Unfortunately, the fat fuck was too much of a fat fuck to run the 80 or so yards that were the length of the hole and halfway there he was winded. He had to stop to put his hands on his knees and, panting like an asthmatic, he shouted out at the bum to leave his ball lest he get a beat down. The bum feigned ignorance of the situation but ultimately left the guy’s ball. I’m not sure that there’s a deposit refund for golf balls so he probably figured he best just go retrieve more cans.

Oh, and there were plenty of empty cans to retrieve! There was an elderly black gentleman driving the course who was seemingly on a mission to keep all the golfers well lubricated. I’ve never had such prompt service, even at five star restaurants! And, at $3 a tallboy Bud, we were going to get quite schnockered as we were averaging a fresh can every 2 holes or so.

Budweiser, The “King” of Beers. How fucking arrogant to call yourself that, especially when you produce such an inferior product. I tell you though, sometimes an ice cold Bud can really hit the spot. It’s not like I’d be drinking La Fin Du Monde on the course were it available.

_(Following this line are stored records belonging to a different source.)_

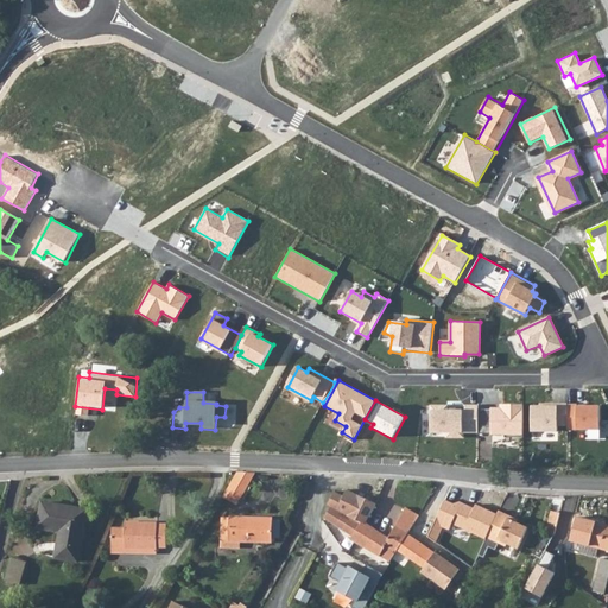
[(558,404),(539,403),(539,406),(532,405),(531,432),(557,432),(558,404)]
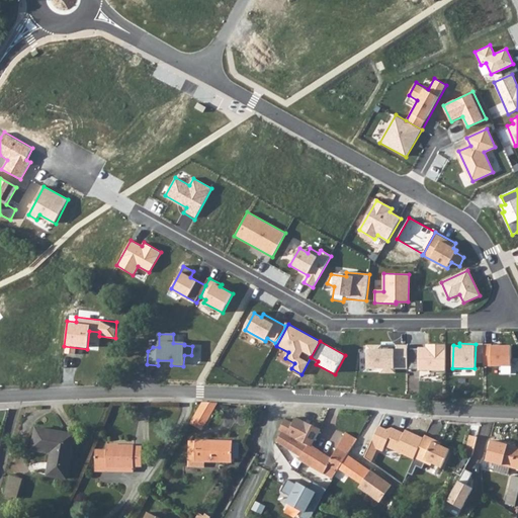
[(492,344),(484,344),(484,365),(510,365),(511,346),(492,345),(492,344)]
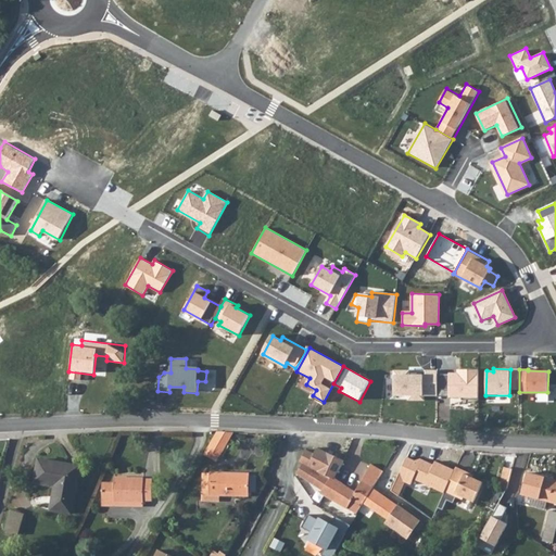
[(427,371),(427,376),(409,376),(409,371),(394,370),(394,395),(408,395),(408,400),(424,401),(424,395),(438,395),(438,374),(438,371),(427,371)]
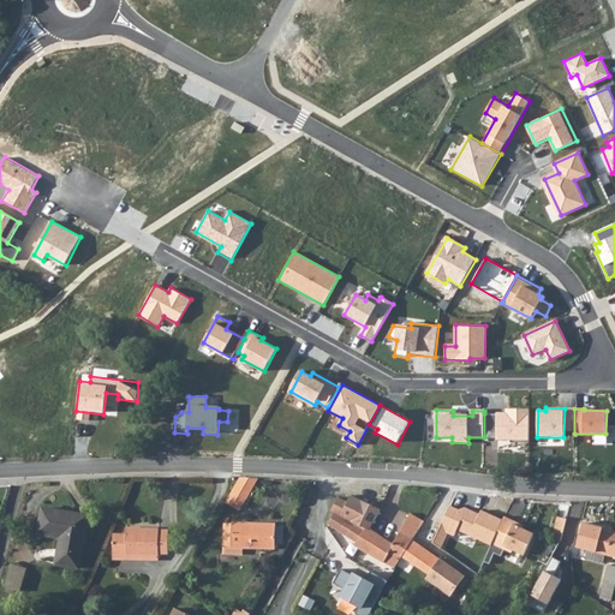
[(497,415),(484,413),(484,437),(512,439),(512,443),(529,443),(530,410),(507,410),(507,418),(497,418),(497,415)]
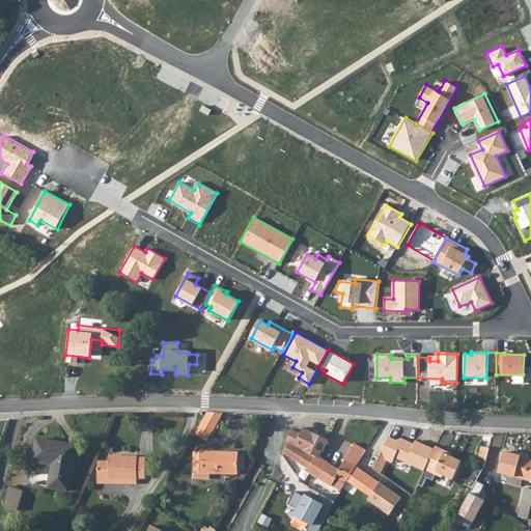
[(207,441),(223,414),(208,413),(207,413),(195,434),(207,441)]
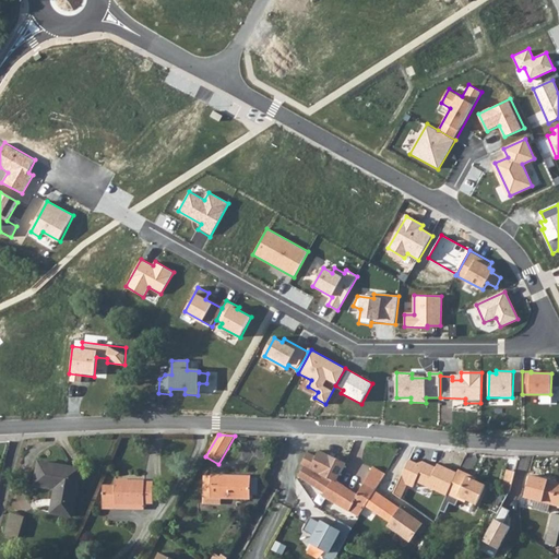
[(376,490),(385,474),(373,466),(357,495),(336,482),(346,463),(319,450),(310,468),(305,466),(299,477),(316,488),(325,494),(323,497),(349,511),(355,502),(364,508),(365,509),(366,506),(376,490)]
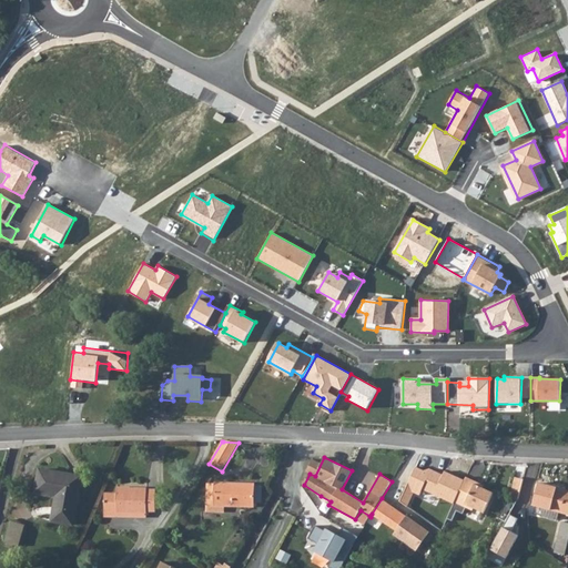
[(416,467),(401,501),(407,507),(414,493),(419,496),(422,490),(453,505),(455,501),(465,480),(444,470),(442,475),(430,469),(423,470),(416,467)]
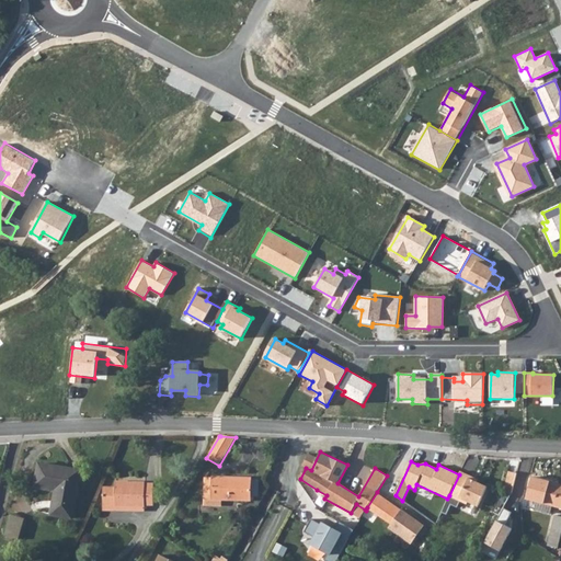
[(56,490),(52,515),(72,518),(81,470),(39,464),(35,487),(56,490)]
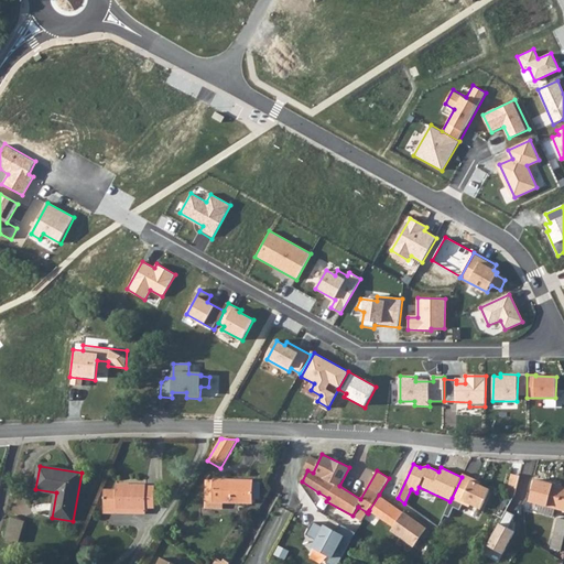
[(509,486),(517,488),(520,475),(512,473),(509,486)]
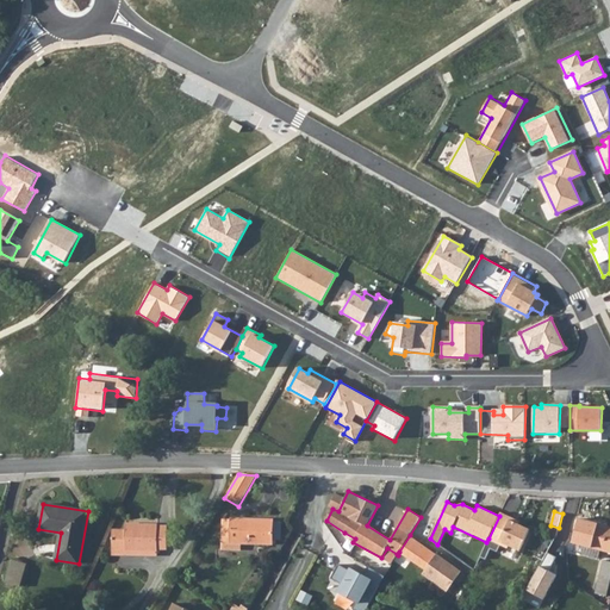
[(510,520),(511,517),(500,512),(499,516),(489,539),(508,548),(509,546),(521,551),(530,529),(510,520)]
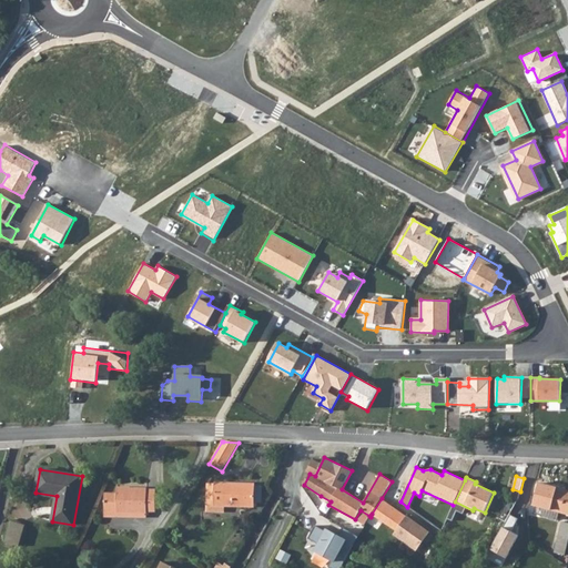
[(382,498),(389,504),(401,487),(392,482),(382,498)]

So, what to say about Bud? It’s actually one of the more flavorful macros which is indeed faint praise. Compared to it’s Light counterpart there’s no contest. A really superior beer in comparison. Actually has a little taste and bite and doesn’t just taste like dirty water. Hints of corn and rice if any flavors can be distinguished. Goes down easy and that’s why college kids and people that don’t truly like beer drink it. A little too carbonated for my liking too, but I guess that’s what AB has to do to mask the mediocrity. And it’s very bloating, I feel like an over-inflated whoopee cushion after polishing off a few of these. Nothing special, it is what it is and we were all shit-canned by the 18th hole.

C-

As for pitch ‘n’ putt: It eliminates all I hate about golf–prohibitively expensive greens fees, six hour rounds, carrying a heavy bag, losing balls, using woods and long irons, spending most of the day lost in the trees and weeds, wearing spikes, lugging around tees, and exhibiting decorum–while maintaining everything I love about the game. Plus, it’s a great confidence booster. Even wasted, I was able to shoot an even par round on the back 9 (7 pars, 1 bird, 1 boge) and an overall round of 62. Nice! I may have to become a “member” at Flushing Meadows CC. Pitch ‘n’ putt gets an A+.